Rice imports could be reduced if production of underutilized crops is integrated in the mainstream farming system
Neglected and underutilized crops in Bhutan may fulfill Bhutan’s goal of achieving food security in the years to come.
An advisor to the Ministry of Agriculture and Forests, Dr. Thimmaiah, said underutilized crops of a country have the potential to achieve food security of that nation.
He said to a large extent the use of underutilized crops has not been fully studied or documented and not fully understood.
Underutilized crops are those which are not in the mainstream food production like millets, local crops, native fruit crops and many more. They are cultivated or wild harvested on a small scale and are an integral part of the culture and heritage of the region.
“These neglected and underutilized crops have the potential to ensure food security of Bhutan,” he said.

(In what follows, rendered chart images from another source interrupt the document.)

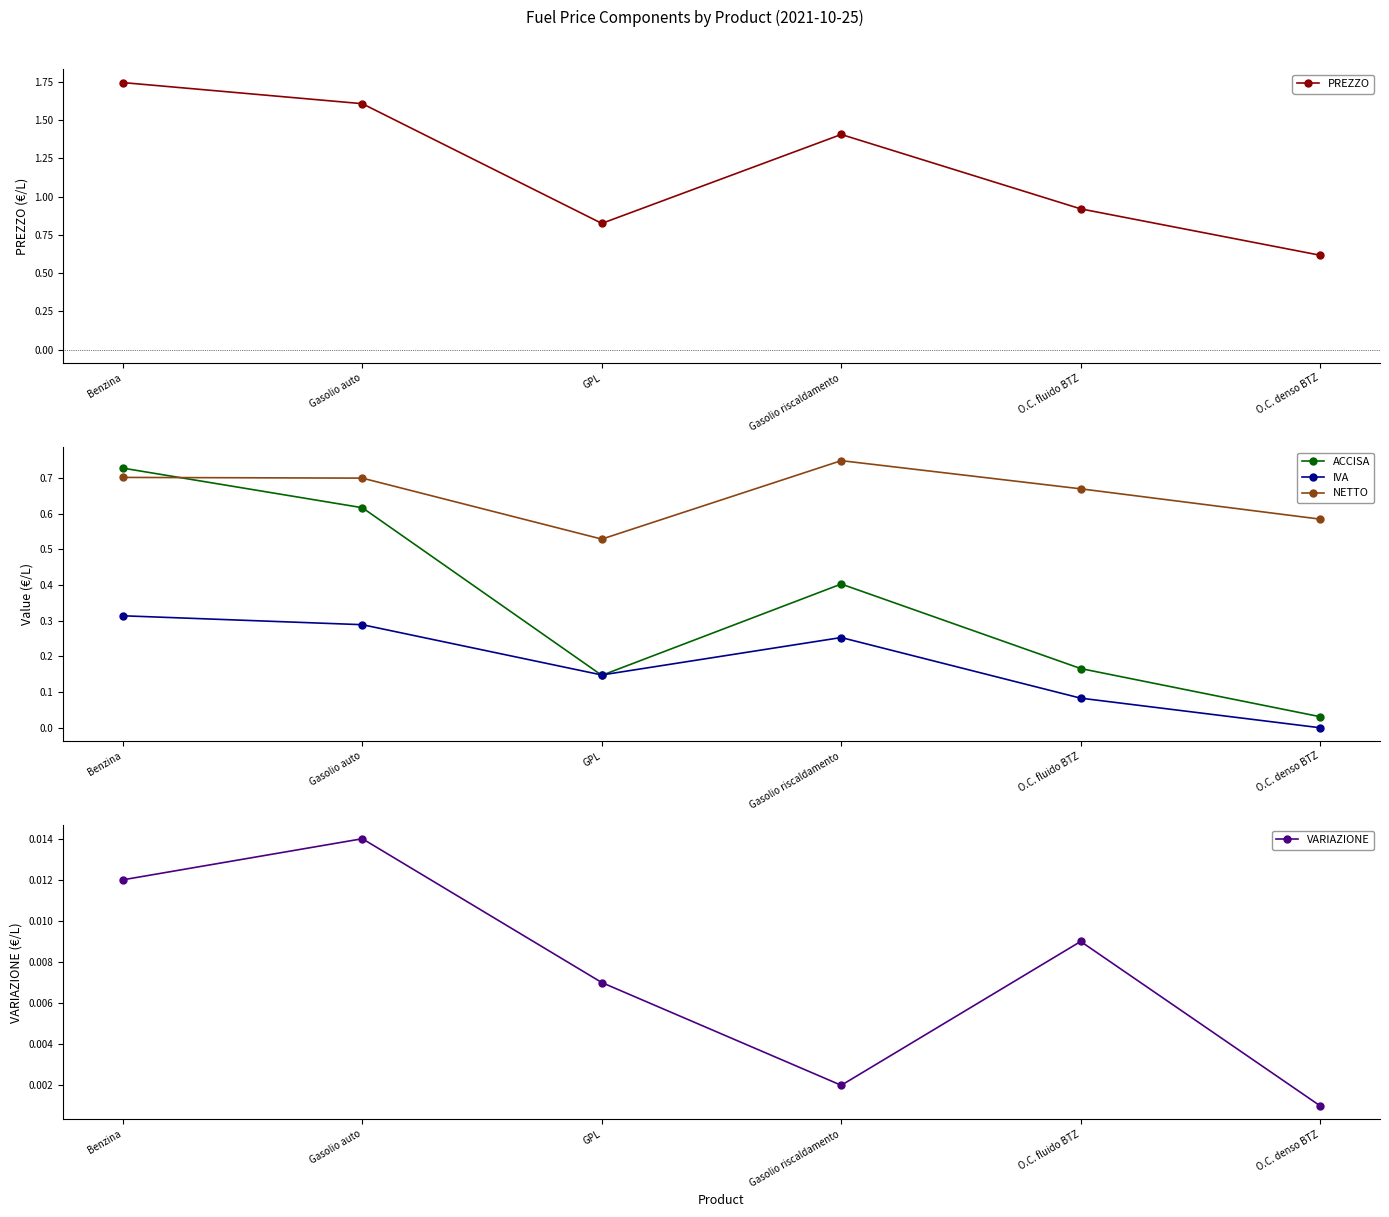

Reading left to right, list all the values displayed in this chart.

PREZZO: Benzina=1.7	Gasolio auto=1.6	GPL=0.8	Gasolio riscaldamento=1.4	O.C. fluido BTZ=0.9	O.C. denso BTZ=0.6
ACCISA: Benzina=0.7	Gasolio auto=0.6	GPL=0.1	Gasolio riscaldamento=0.4	O.C. fluido BTZ=0.2	O.C. denso BTZ=0.0
IVA: Benzina=0.3	Gasolio auto=0.3	GPL=0.1	Gasolio riscaldamento=0.3	O.C. fluido BTZ=0.1	O.C. denso BTZ=0.0
NETTO: Benzina=0.7	Gasolio auto=0.7	GPL=0.5	Gasolio riscaldamento=0.7	O.C. fluido BTZ=0.7	O.C. denso BTZ=0.6
VARIAZIONE: Benzina=0.0	Gasolio auto=0.0	GPL=0.0	Gasolio riscaldamento=0.0	O.C. fluido BTZ=0.0	O.C. denso BTZ=0.0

Bhutan has a rich biodiversity and using this advantage will not only reduce the pressure on natural resources used for cultivating the main crops but also diversify the nutrition sources.
An example of a neglected crop in Bhutan is the Olochoto (Cyclanthera pedata). “This plant has been in the Bhutanese traditional cooking for a long time but its potential has not been fully understood,” said Dr. Thimmaiah.
Globally more than 80% of the food requirement is met by merely 15 major crops. “Since these crops constitute the major food requirement, emphasis like research and development programs are given to only these crops,” he said.
“To achieve food security we should look at these neglected and underutilized crops, possibly by integrating them into the existing farming system,” he added.
He said Olochoto can be easily cultivated, needs less water and has minimal pest infestation unlike water guzzling crops like rice.
Bhutan imports a large quantity of rice to meet the daily demands. Dr. Thimmaiah said this can be reduced by at least replacing one meal of rice by other foods which are not in the main stream of Bhutanese delicacies.
Citing an example, he said, if one Bhutanese consumes approximately 200 grams of rice a meal then it would come to six kilograms of rice per person a month. In a year it amounts to 73 kilograms of rice per person. And taking the total population of Bhutan as 7, 00,000 people, the total amount or rice consumed in a meal by the whole country will be 50 million kilograms.
“So, if we replace one meal of every Bhutanese by the neglected and underutilized crops, we are saving 50 million kilograms of rice a year,” said Dr Thimmaiah, adding that even a modest 50% of the assumed quantity of the rice will have a huge impact on food security.
These neglected crops can be integrated in the Bhutanese cuisine. For example, Olochoto can be cultivated easily in Bhutan and also provides a source of food and income to the farmers.
In Bhutan, Olochoto is cooked with cheese and chilies but has hardly made into the main stream of Bhutanese cuisines. Dr. Thimmaiah said Bhutanese have to integrate all those underutilized crops as their mainstream food to reduce pressure on rice and other main crops.
However, the availability of seeds is one of the problems. Farmers who cultivate these crops have an informal seed sharing system and it is difficult to find seeds in the open market.
“The most important aspect in these underutilized crops is developing appropriate gastronomy with innovative cuisines to popularize them. I have tried stuffing the Olochoto with potato and it tastes very good and the method of preparation is very simple,” he said.
An organization based in Malaysia called the Crops for Future (CFF) is also actively involved in the promotion of neglected and underutilized crops. CFF facilitates access to knowledge and create awareness on these potential crops for the benefit of the poor.
This organization helps promote greater consumption and production of neglected and underutilized crops, increase income for agriculture producers and processors and enhance nutrition through dietary diversity.
In Bhutan, the conservation and documentation of biodiversity is undertaken by the National Biodiversity Center under agriculture and forest ministry.
“It is equally important to create awareness on production, use, nutritional benefits and support market development for the neglected and underutilized crops,” said Dr. Thimmaiah.